## [AIM OF THE TASK]
Change every "locality" in the records to "site" and give the records again with nothing else altered.

--- Start EXTRACTED RECORDS ---

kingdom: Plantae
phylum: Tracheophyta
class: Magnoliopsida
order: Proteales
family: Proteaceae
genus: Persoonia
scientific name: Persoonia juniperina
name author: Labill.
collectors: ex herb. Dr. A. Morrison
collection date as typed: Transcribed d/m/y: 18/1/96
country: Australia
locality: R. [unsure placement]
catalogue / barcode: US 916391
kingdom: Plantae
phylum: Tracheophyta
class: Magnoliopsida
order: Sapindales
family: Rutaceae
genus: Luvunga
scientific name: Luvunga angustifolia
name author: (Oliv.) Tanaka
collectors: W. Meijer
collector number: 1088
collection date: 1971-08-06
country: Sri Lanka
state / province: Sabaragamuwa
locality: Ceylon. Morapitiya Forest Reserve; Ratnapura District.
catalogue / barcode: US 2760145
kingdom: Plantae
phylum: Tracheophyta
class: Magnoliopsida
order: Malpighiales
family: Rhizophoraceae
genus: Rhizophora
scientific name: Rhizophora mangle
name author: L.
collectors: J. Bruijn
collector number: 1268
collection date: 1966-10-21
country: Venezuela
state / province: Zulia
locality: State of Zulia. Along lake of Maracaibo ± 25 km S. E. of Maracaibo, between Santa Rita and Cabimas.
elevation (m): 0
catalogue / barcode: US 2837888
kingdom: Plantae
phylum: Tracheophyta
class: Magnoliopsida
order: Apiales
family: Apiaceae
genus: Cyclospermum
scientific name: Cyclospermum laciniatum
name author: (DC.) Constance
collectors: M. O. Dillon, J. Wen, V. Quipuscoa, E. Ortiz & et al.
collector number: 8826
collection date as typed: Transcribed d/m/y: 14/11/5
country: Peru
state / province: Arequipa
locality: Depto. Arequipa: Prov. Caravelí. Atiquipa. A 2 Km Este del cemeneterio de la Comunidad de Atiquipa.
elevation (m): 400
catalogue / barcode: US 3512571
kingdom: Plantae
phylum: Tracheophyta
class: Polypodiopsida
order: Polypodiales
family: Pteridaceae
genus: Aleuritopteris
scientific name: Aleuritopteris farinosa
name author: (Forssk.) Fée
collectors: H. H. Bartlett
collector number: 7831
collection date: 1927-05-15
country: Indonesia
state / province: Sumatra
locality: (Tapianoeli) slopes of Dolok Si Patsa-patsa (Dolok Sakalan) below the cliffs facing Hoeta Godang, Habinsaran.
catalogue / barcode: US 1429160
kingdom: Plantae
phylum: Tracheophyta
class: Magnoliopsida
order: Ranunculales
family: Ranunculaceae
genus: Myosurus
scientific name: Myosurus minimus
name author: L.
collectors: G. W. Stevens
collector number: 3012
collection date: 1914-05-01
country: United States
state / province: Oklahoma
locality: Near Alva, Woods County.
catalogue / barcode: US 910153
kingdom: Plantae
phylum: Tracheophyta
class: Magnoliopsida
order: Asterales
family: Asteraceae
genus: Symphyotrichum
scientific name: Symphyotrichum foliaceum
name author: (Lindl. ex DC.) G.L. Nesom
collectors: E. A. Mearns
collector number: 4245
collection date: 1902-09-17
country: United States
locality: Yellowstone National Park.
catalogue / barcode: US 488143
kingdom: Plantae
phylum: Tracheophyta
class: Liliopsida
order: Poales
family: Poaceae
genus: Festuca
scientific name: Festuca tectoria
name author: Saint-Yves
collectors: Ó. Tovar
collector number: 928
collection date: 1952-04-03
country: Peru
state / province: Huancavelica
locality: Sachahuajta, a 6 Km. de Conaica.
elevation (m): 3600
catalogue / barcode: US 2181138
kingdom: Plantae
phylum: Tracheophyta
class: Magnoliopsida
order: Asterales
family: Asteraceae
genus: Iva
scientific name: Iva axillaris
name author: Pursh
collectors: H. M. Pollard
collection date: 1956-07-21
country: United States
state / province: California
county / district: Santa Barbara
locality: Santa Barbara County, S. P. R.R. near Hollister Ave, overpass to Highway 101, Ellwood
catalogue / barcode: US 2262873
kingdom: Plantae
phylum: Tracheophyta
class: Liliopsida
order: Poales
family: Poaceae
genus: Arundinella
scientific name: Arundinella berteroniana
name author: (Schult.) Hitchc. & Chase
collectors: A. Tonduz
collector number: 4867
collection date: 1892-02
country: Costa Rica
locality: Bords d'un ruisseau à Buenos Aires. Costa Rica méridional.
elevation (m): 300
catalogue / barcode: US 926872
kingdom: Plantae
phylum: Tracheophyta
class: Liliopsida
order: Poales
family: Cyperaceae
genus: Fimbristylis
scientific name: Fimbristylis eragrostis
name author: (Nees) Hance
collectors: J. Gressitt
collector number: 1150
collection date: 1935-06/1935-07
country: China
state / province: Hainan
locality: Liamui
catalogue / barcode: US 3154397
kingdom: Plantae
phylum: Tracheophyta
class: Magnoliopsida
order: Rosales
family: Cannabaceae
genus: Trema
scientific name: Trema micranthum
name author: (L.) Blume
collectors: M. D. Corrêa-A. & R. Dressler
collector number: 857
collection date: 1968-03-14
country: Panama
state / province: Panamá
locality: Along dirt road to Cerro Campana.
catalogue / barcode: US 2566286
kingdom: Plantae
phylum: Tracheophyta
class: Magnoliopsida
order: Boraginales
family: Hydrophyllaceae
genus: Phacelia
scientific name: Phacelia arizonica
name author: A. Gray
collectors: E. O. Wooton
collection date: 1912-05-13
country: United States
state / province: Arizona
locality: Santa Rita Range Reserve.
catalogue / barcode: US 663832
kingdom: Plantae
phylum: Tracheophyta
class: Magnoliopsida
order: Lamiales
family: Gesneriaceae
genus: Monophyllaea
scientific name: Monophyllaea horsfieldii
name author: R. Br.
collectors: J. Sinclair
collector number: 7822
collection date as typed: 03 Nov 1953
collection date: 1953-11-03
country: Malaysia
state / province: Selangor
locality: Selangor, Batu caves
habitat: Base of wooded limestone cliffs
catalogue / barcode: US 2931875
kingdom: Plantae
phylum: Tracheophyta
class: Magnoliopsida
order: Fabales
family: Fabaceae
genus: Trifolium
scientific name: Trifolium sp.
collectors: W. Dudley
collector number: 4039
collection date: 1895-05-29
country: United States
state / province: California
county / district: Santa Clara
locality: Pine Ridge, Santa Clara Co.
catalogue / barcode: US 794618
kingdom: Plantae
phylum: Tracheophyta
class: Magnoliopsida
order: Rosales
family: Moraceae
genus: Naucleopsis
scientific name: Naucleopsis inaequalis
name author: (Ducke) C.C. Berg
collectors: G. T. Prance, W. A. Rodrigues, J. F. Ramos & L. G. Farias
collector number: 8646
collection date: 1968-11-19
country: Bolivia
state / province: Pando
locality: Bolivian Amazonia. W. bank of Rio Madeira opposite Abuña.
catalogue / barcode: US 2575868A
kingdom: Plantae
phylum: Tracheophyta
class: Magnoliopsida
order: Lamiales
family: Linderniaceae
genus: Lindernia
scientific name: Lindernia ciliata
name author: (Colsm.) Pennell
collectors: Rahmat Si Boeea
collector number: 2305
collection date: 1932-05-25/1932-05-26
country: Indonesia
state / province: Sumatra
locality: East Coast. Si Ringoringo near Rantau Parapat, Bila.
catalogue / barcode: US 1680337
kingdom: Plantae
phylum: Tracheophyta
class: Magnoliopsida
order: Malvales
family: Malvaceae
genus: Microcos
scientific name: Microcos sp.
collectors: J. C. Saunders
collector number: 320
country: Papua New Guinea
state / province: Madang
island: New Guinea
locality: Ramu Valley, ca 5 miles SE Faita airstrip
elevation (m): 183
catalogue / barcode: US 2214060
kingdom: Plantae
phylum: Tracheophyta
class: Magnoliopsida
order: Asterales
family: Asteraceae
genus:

--- End EXTRACTED RECORDS ---

## [RESULT]
kingdom: Plantae
phylum: Tracheophyta
class: Magnoliopsida
order: Proteales
family: Proteaceae
genus: Persoonia
scientific name: Persoonia juniperina
name author: Labill.
collectors: ex herb. Dr. A. Morrison
collection date as typed: Transcribed d/m/y: 18/1/96
country: Australia
site: R. [unsure placement]
catalogue / barcode: US 916391
kingdom: Plantae
phylum: Tracheophyta
class: Magnoliopsida
order: Sapindales
family: Rutaceae
genus: Luvunga
scientific name: Luvunga angustifolia
name author: (Oliv.) Tanaka
collectors: W. Meijer
collector number: 1088
collection date: 1971-08-06
country: Sri Lanka
state / province: Sabaragamuwa
site: Ceylon. Morapitiya Forest Reserve; Ratnapura District.
catalogue / barcode: US 2760145
kingdom: Plantae
phylum: Tracheophyta
class: Magnoliopsida
order: Malpighiales
family: Rhizophoraceae
genus: Rhizophora
scientific name: Rhizophora mangle
name author: L.
collectors: J. Bruijn
collector number: 1268
collection date: 1966-10-21
country: Venezuela
state / province: Zulia
site: State of Zulia. Along lake of Maracaibo ± 25 km S. E. of Maracaibo, between Santa Rita and Cabimas.
elevation (m): 0
catalogue / barcode: US 2837888
kingdom: Plantae
phylum: Tracheophyta
class: Magnoliopsida
order: Apiales
family: Apiaceae
genus: Cyclospermum
scientific name: Cyclospermum laciniatum
name author: (DC.) Constance
collectors: M. O. Dillon, J. Wen, V. Quipuscoa, E. Ortiz & et al.
collector number: 8826
collection date as typed: Transcribed d/m/y: 14/11/5
country: Peru
state / province: Arequipa
site: Depto. Arequipa: Prov. Caravelí. Atiquipa. A 2 Km Este del cemeneterio de la Comunidad de Atiquipa.
elevation (m): 400
catalogue / barcode: US 3512571
kingdom: Plantae
phylum: Tracheophyta
class: Polypodiopsida
order: Polypodiales
family: Pteridaceae
genus: Aleuritopteris
scientific name: Aleuritopteris farinosa
name author: (Forssk.) Fée
collectors: H. H. Bartlett
collector number: 7831
collection date: 1927-05-15
country: Indonesia
state / province: Sumatra
site: (Tapianoeli) slopes of Dolok Si Patsa-patsa (Dolok Sakalan) below the cliffs facing Hoeta Godang, Habinsaran.
catalogue / barcode: US 1429160
kingdom: Plantae
phylum: Tracheophyta
class: Magnoliopsida
order: Ranunculales
family: Ranunculaceae
genus: Myosurus
scientific name: Myosurus minimus
name author: L.
collectors: G. W. Stevens
collector number: 3012
collection date: 1914-05-01
country: United States
state / province: Oklahoma
site: Near Alva, Woods County.
catalogue / barcode: US 910153
kingdom: Plantae
phylum: Tracheophyta
class: Magnoliopsida
order: Asterales
family: Asteraceae
genus: Symphyotrichum
scientific name: Symphyotrichum foliaceum
name author: (Lindl. ex DC.) G.L. Nesom
collectors: E. A. Mearns
collector number: 4245
collection date: 1902-09-17
country: United States
site: Yellowstone National Park.
catalogue / barcode: US 488143
kingdom: Plantae
phylum: Tracheophyta
class: Liliopsida
order: Poales
family: Poaceae
genus: Festuca
scientific name: Festuca tectoria
name author: Saint-Yves
collectors: Ó. Tovar
collector number: 928
collection date: 1952-04-03
country: Peru
state / province: Huancavelica
site: Sachahuajta, a 6 Km. de Conaica.
elevation (m): 3600
catalogue / barcode: US 2181138
kingdom: Plantae
phylum: Tracheophyta
class: Magnoliopsida
order: Asterales
family: Asteraceae
genus: Iva
scientific name: Iva axillaris
name author: Pursh
collectors: H. M. Pollard
collection date: 1956-07-21
country: United States
state / province: California
county / district: Santa Barbara
site: Santa Barbara County, S. P. R.R. near Hollister Ave, overpass to Highway 101, Ellwood
catalogue / barcode: US 2262873
kingdom: Plantae
phylum: Tracheophyta
class: Liliopsida
order: Poales
family: Poaceae
genus: Arundinella
scientific name: Arundinella berteroniana
name author: (Schult.) Hitchc. & Chase
collectors: A. Tonduz
collector number: 4867
collection date: 1892-02
country: Costa Rica
site: Bords d'un ruisseau à Buenos Aires. Costa Rica méridional.
elevation (m): 300
catalogue / barcode: US 926872
kingdom: Plantae
phylum: Tracheophyta
class: Liliopsida
order: Poales
family: Cyperaceae
genus: Fimbristylis
scientific name: Fimbristylis eragrostis
name author: (Nees) Hance
collectors: J. Gressitt
collector number: 1150
collection date: 1935-06/1935-07
country: China
state / province: Hainan
site: Liamui
catalogue / barcode: US 3154397
kingdom: Plantae
phylum: Tracheophyta
class: Magnoliopsida
order: Rosales
family: Cannabaceae
genus: Trema
scientific name: Trema micranthum
name author: (L.) Blume
collectors: M. D. Corrêa-A. & R. Dressler
collector number: 857
collection date: 1968-03-14
country: Panama
state / province: Panamá
site: Along dirt road to Cerro Campana.
catalogue / barcode: US 2566286
kingdom: Plantae
phylum: Tracheophyta
class: Magnoliopsida
order: Boraginales
family: Hydrophyllaceae
genus: Phacelia
scientific name: Phacelia arizonica
name author: A. Gray
collectors: E. O. Wooton
collection date: 1912-05-13
country: United States
state / province: Arizona
site: Santa Rita Range Reserve.
catalogue / barcode: US 663832
kingdom: Plantae
phylum: Tracheophyta
class: Magnoliopsida
order: Lamiales
family: Gesneriaceae
genus: Monophyllaea
scientific name: Monophyllaea horsfieldii
name author: R. Br.
collectors: J. Sinclair
collector number: 7822
collection date as typed: 03 Nov 1953
collection date: 1953-11-03
country: Malaysia
state / province: Selangor
site: Selangor, Batu caves
habitat: Base of wooded limestone cliffs
catalogue / barcode: US 2931875
kingdom: Plantae
phylum: Tracheophyta
class: Magnoliopsida
order: Fabales
family: Fabaceae
genus: Trifolium
scientific name: Trifolium sp.
collectors: W. Dudley
collector number: 4039
collection date: 1895-05-29
country: United States
state / province: California
county / district: Santa Clara
site: Pine Ridge, Santa Clara Co.
catalogue / barcode: US 794618
kingdom: Plantae
phylum: Tracheophyta
class: Magnoliopsida
order: Rosales
family: Moraceae
genus: Naucleopsis
scientific name: Naucleopsis inaequalis
name author: (Ducke) C.C. Berg
collectors: G. T. Prance, W. A. Rodrigues, J. F. Ramos & L. G. Farias
collector number: 8646
collection date: 1968-11-19
country: Bolivia
state / province: Pando
site: Bolivian Amazonia. W. bank of Rio Madeira opposite Abuña.
catalogue / barcode: US 2575868A
kingdom: Plantae
phylum: Tracheophyta
class: Magnoliopsida
order: Lamiales
family: Linderniaceae
genus: Lindernia
scientific name: Lindernia ciliata
name author: (Colsm.) Pennell
collectors: Rahmat Si Boeea
collector number: 2305
collection date: 1932-05-25/1932-05-26
country: Indonesia
state / province: Sumatra
site: East Coast. Si Ringoringo near Rantau Parapat, Bila.
catalogue / barcode: US 1680337
kingdom: Plantae
phylum: Tracheophyta
class: Magnoliopsida
order: Malvales
family: Malvaceae
genus: Microcos
scientific name: Microcos sp.
collectors: J. C. Saunders
collector number: 320
country: Papua New Guinea
state / province: Madang
island: New Guinea
site: Ramu Valley, ca 5 miles SE Faita airstrip
elevation (m): 183
catalogue / barcode: US 2214060
kingdom: Plantae
phylum: Tracheophyta
class: Magnoliopsida
order: Asterales
family: Asteraceae
genus:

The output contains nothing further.